En la nebulosa desmemoria que no perdona el tiempo, recuerdo a mi profesora de segundo año consagrada de tiempo completo a la labor educativa. Siempre ocupada en la tarea encomendada: enseñar, enseñar, enseñar y enseñar. En el salón de clase no había tiempo para otra cosa. Con la profesora Conchita siempre había que ganarle tiempo al tiempo. Y eso lo muy tenía claro, éramos unos aprendices que apenas empezábamos a dominar el arte de la escritura, apenas éramos capaces de construir frases cortas, con conjugaciones sencillas utilizando la primera regla básica de la gramática española, combinar correctamente el sujeto, el verbo y el predicado.
Y esta regla elemental del idioma había que empezar a dominarla tanto de manera verbal como escrita, y bien escrita, entendida como una tipografía correcta. La clave en el método pedagógico de Conchita, según recuerdo, era la repetición del ejercicio las veces que fuera necesario hasta que se dominara los ejercicios que nos enseñaba, de gramática como Pepe come carne, Elsa va a la escuela, el papá de Paco maneja su carro, Toño dibuja un coche… y empezábamos con conjugaciones y tiempos: Pepe comió carne, Elsa fue a la escuela, Luis fue a pescar y en paralelo trabajábamos las operaciones matemáticas básicas, incorporando ejercicios con unidades, gradualmente las décimas y comenzábamos a memorizar las tablas de matemáticas. Esa era la rutina diaria del turno matutino, mientras tanto, en el vespertino, las dos horas se dedicaban a escribir planas enteras en el cuaderno de doble raya de oraciones gramaticales, afianzando los trazos, las mayúsculas y las minúsculas. Al mismo tiempo macheteábamos como si fueran una recitación las tablas de multiplicar.
Conchita era en exceso celosa de su deber, siempre cuidadosa y sistemática en el recurso del método. Siempre seria, enfática, atenta al comportamiento y a la forma en que los educando interactuábamos socialmente, más tratándose de un salón mixto. Nunca se salía del guion, siempre en el papel de la autoridad que se daba a respetar, vertical, que enseñaba con la disciplina y la obediencia por delante.
De la profesora Conchita esa es la imagen que guardo.
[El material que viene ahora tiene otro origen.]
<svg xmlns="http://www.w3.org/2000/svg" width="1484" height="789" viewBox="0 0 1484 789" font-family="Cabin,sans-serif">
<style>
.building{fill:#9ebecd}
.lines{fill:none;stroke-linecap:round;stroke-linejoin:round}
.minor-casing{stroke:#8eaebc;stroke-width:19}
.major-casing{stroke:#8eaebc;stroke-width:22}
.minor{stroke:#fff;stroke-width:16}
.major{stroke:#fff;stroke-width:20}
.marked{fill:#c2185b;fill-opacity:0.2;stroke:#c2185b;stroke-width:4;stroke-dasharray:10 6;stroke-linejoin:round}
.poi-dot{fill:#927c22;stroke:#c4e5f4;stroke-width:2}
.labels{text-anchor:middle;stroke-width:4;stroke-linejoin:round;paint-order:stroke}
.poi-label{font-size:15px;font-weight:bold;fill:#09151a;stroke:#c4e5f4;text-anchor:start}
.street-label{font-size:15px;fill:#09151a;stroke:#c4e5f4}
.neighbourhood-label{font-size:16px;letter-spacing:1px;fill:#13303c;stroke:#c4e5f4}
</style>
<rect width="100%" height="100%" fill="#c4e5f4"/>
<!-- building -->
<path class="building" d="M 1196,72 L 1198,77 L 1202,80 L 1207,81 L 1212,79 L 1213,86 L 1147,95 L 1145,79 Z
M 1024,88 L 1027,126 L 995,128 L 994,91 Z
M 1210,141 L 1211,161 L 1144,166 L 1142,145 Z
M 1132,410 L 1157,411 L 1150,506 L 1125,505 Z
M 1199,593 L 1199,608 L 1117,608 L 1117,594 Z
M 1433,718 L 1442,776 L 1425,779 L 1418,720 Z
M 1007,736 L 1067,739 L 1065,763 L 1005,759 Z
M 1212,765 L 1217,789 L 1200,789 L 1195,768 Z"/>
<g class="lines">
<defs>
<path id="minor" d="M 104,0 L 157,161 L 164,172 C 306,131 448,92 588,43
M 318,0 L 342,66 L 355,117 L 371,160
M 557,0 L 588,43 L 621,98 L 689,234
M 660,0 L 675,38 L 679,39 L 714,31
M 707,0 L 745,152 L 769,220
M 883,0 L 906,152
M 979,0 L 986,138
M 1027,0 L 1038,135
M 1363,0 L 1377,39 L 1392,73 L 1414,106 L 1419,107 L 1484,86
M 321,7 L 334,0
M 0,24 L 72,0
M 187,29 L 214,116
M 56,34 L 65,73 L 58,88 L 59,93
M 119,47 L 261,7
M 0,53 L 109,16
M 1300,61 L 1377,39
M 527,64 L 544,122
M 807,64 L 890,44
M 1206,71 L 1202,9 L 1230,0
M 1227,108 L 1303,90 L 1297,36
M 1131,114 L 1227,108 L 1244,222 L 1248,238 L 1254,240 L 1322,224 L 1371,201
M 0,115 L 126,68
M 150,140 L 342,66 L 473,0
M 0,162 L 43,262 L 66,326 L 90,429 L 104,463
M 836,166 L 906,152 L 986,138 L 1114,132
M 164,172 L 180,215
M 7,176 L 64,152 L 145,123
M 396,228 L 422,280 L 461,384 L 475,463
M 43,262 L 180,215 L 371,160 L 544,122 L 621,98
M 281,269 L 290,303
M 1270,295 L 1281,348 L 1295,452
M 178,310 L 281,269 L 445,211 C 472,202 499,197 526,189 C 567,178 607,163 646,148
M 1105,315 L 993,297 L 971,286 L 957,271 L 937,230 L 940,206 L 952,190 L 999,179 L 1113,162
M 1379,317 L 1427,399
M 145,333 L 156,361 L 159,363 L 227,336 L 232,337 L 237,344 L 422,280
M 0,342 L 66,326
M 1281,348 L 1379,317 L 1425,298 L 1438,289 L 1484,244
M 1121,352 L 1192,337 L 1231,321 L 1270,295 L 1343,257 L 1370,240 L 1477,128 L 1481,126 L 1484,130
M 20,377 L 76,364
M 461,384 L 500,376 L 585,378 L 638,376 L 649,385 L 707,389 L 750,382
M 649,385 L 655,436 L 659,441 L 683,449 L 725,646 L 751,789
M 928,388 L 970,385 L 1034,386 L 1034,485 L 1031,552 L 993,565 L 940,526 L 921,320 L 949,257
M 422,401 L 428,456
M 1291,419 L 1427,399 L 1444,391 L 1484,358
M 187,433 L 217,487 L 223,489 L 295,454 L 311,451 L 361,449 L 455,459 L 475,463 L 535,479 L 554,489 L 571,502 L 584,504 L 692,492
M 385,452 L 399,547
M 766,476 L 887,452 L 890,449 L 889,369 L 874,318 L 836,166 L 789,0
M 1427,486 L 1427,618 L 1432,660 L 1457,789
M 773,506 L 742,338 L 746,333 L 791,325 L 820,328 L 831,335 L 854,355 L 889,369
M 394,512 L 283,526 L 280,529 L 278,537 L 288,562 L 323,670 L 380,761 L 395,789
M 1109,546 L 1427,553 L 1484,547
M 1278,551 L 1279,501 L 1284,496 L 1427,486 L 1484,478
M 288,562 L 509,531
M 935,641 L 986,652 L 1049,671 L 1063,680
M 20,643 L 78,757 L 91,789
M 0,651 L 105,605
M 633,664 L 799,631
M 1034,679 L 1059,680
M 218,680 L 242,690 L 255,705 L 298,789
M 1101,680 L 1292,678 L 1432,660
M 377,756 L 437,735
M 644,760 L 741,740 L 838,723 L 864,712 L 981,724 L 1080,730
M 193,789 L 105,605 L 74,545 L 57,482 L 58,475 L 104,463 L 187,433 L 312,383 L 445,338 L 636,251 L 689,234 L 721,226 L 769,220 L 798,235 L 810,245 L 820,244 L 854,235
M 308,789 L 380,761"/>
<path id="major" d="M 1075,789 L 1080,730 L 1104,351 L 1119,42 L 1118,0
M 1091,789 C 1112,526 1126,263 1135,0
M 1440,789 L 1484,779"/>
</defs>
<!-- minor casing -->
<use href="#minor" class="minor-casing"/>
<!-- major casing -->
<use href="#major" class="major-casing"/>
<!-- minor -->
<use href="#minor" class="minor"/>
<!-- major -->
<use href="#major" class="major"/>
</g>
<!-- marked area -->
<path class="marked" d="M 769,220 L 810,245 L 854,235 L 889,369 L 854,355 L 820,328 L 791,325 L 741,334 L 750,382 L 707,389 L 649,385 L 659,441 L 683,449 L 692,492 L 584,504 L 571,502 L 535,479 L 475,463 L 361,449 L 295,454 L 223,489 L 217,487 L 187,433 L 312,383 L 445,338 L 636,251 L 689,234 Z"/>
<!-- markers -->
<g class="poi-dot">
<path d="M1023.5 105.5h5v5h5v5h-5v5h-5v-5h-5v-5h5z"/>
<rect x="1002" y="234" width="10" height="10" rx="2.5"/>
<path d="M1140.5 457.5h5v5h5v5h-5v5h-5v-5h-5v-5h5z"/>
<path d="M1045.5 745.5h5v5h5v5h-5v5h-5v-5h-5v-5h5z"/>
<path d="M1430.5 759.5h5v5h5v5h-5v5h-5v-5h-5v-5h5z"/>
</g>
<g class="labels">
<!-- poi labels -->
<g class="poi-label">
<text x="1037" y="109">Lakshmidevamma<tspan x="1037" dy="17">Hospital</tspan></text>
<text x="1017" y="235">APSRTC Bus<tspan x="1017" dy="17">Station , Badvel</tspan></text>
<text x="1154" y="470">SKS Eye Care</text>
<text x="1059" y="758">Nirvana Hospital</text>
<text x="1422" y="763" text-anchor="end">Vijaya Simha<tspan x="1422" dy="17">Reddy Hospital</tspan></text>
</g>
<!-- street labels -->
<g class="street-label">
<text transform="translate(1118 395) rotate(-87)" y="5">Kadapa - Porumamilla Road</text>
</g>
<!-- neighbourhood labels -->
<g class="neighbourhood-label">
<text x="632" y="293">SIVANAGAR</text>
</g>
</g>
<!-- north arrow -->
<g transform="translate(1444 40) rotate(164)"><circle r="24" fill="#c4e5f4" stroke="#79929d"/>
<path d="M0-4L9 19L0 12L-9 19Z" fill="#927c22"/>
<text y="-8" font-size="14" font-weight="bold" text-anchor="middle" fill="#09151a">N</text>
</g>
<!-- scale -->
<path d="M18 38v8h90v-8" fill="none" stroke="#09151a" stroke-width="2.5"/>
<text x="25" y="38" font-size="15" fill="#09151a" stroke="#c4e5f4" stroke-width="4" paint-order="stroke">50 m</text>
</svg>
Lo digo sin amarguras, nunca recibí una palabra amorosa o un gesto cálido más allá de su papel como responsable de impartir la educación a sus alumnos en el salón de clase, ese era su rol central y ya. Agradezco esa forma de ser la suya porque al cabo del tiempo y ya como profesional, sus enseñanzas me han servido para distinguir que en la vida hay un momento y un lugar para todo.
Le doy gracias porque el trabajo y el esfuerzo que ella puso en prenda por la educación de sus alumnos estoy cierto de que no fue en vano.
Concepción Escutia Blasco nació en la ciudad levantina de Valencia, ahí se formó como profesora de educación primaria en la Escuela Normal. Muy joven, como parte del gremio magisterial, se integró al bando republicano en contra del bando nacional que encabezaba Francisco Franco. En medio de la lucha contrajo matrimonio con el profesor Atilano (Luis Navarrete). Juntos padecieron la reclusión forzada en los campos de concentración franceses de donde saldrían al exilio mexicano ignorando ambos que venían en el mismo barco que los traería a México. Hasta que desembarcaron en Veracruz se reencontraron. Mis dos queridos maestros formaron parte integrante de la fundación del Grupo Escolar Cervantes en mi ciudad natal en 1940. Tuvieron cuatro hijos: Manuel (Manolo), José María (Chema), Conchita y María Luisa.
Con enorme gratitud a mi maestra de segundo año de primaria.